### Record extracts

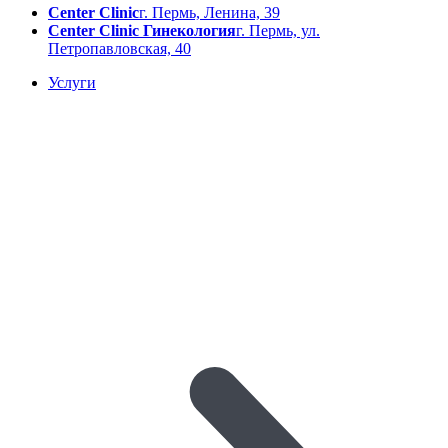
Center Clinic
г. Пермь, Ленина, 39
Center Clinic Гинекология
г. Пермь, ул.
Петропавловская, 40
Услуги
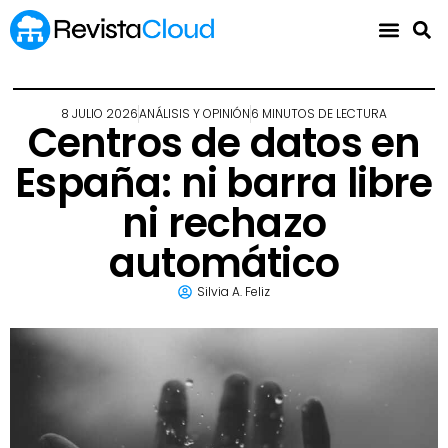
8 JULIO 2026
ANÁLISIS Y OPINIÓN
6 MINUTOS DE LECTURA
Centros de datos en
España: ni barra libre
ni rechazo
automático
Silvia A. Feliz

######

• **What you have to do**:
Retype all the entries word for word; the pictures stay out.

• **Finished exercise**:
Center Clinic
г. Пермь, Ленина, 39
Center Clinic Гинекология
г. Пермь, ул.
Петропавловская, 40
Услуги
8 JULIO 2026
ANÁLISIS Y OPINIÓN
6 MINUTOS DE LECTURA
Centros de datos en
España: ni barra libre
ni rechazo
automático
Silvia A. Feliz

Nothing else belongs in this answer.